Training for teachers in the government HIV curriculum shows some promise in terms of teachers being more likely to mention HIV and students more likely to mention abstinence and faithfulness (important messages from the curriculum).   But in terms of other indicators, there isn’t much of an effect – there is no significant effect on drop-outs and no significant impacts on teen marriage or childbearing. It did, however, reduce the number of out of wedlock pregnancies.   And, the kicker, it had no significant impact on HSV2 infection. 

But where things get really complicated is in the interaction of the two programs (the design here is four groups – control, each intervention alone, and combined). First, when the programs are combined, the reduced drop-out effect of the uniforms is no longer significant. And away goes the effect on pregnancy as well. But the combined program did have an impact on HSV2 infection rates – reducing them by 14-20% relative to the control group – for girls. No effect on HSV2 for boys.   They put forth a model which uses a distinction between committed and casual relationships to try to reconcile these results.   In the end, when you take these results all together they suggest we have further work to do to understand the interplay between specific school HIV education campaigns and the ability of children to stay in school and what these will do to both education and sexual behavior decisions. 

Comments

Submitted by Olivier on
I haven't read the paper and might be off target but one explanation could be that girls might be harder to find because they got married and went to their husband's family.

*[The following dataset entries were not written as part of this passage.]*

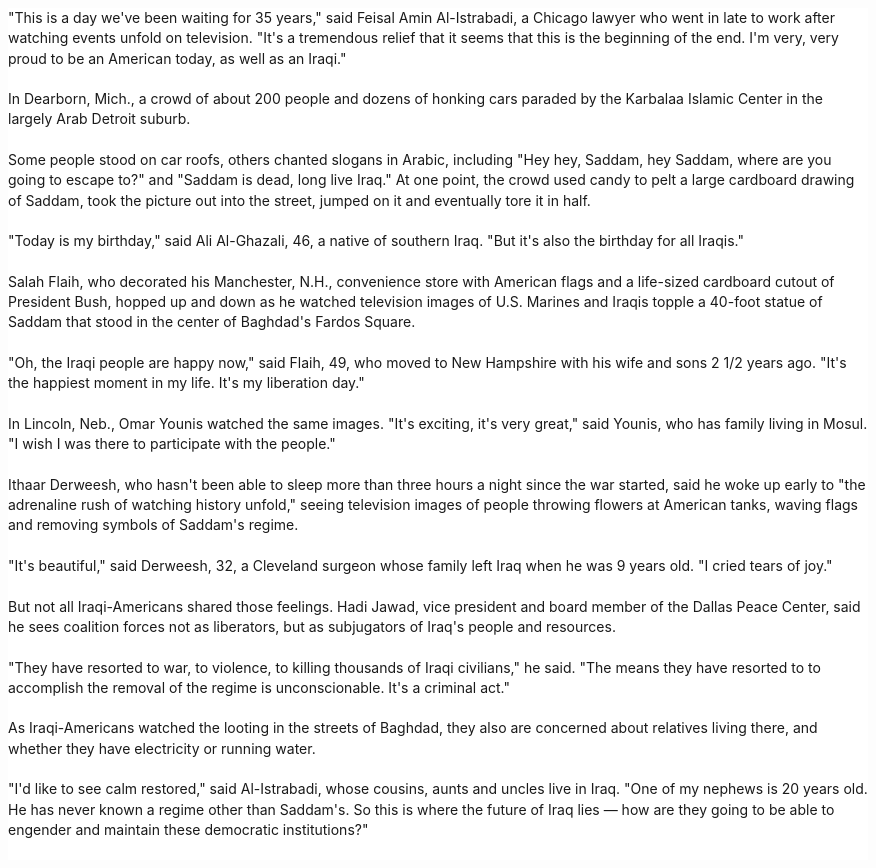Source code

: "This is a day we've been waiting for 35 years," said Feisal Amin Al-Istrabadi, a Chicago lawyer who went in late to work after watching events unfold on television. "It's a tremendous relief that it seems that this is the beginning of the end. I'm very, very proud to be an American today, as well as an Iraqi."
<br>
<br>
In Dearborn, Mich., a crowd of about 200 people and dozens of honking cars paraded by the Karbalaa Islamic Center in the largely Arab Detroit suburb.
<br>
<br>
Some people stood on car roofs, others chanted slogans in Arabic, including "Hey hey, Saddam, hey Saddam, where are you going to escape to?" and "Saddam is dead, long live Iraq." At one point, the crowd used candy to pelt a large cardboard drawing of Saddam, took the picture out into the street, jumped on it and eventually tore it in half.
<br>
<br>
"Today is my birthday," said Ali Al-Ghazali, 46, a native of southern Iraq. "But it's also the birthday for all Iraqis."
<br>
<br>
Salah Flaih, who decorated his Manchester, N.H., convenience store with American flags and a life-sized cardboard cutout of President Bush, hopped up and down as he watched television images of U.S. Marines and Iraqis topple a 40-foot statue of Saddam that stood in the center of Baghdad's Fardos Square.
<br>
<br>
"Oh, the Iraqi people are happy now," said Flaih, 49, who moved to New Hampshire with his wife and sons 2 1/2 years ago. "It's the happiest moment in my life. It's my liberation day."
<br>
<br>
In Lincoln, Neb., Omar Younis watched the same images. "It's exciting, it's very great," said Younis, who has family living in Mosul. "I wish I was there to participate with the people."
<br>
<br>
Ithaar Derweesh, who hasn't been able to sleep more than three hours a night since the war started, said he woke up early to "the adrenaline rush of watching history unfold," seeing television images of people throwing flowers at American tanks, waving flags and removing symbols of Saddam's regime.
<br>
<br>
"It's beautiful," said Derweesh, 32, a Cleveland surgeon whose family left Iraq when he was 9 years old. "I cried tears of joy."
<br>
<br>
But not all Iraqi-Americans shared those feelings. Hadi Jawad, vice president and board member of the Dallas Peace Center, said he sees coalition forces not as liberators, but as subjugators of Iraq's people and resources.
<br>
<br>
"They have resorted to war, to violence, to killing thousands of Iraqi civilians," he said. "The means they have resorted to to accomplish the removal of the regime is unconscionable. It's a criminal act."
<br>
<br>
As Iraqi-Americans watched the looting in the streets of Baghdad, they also are concerned about relatives living there, and whether they have electricity or running water.
<br>
<br>
"I'd like to see calm restored," said Al-Istrabadi, whose cousins, aunts and uncles live in Iraq. "One of my nephews is 20 years old. He has never known a regime other than Saddam's. So this is where the future of Iraq lies — how are they going to be able to engender and maintain these democratic institutions?"
<br>
<br>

Olivier -- my guess this is getting at part of the story -- they make a comment about boys being more likely to still be living at home. If you start with an initial population of teenagers the same ages, and men marry younger women (and say everyone moves out -- i am not sure about the case in these communities), then mechanically you will end up with more boys at home than girls...But definitely the fact as to whether the wife moves to the husbands family/village or vice versa could be part of the story too.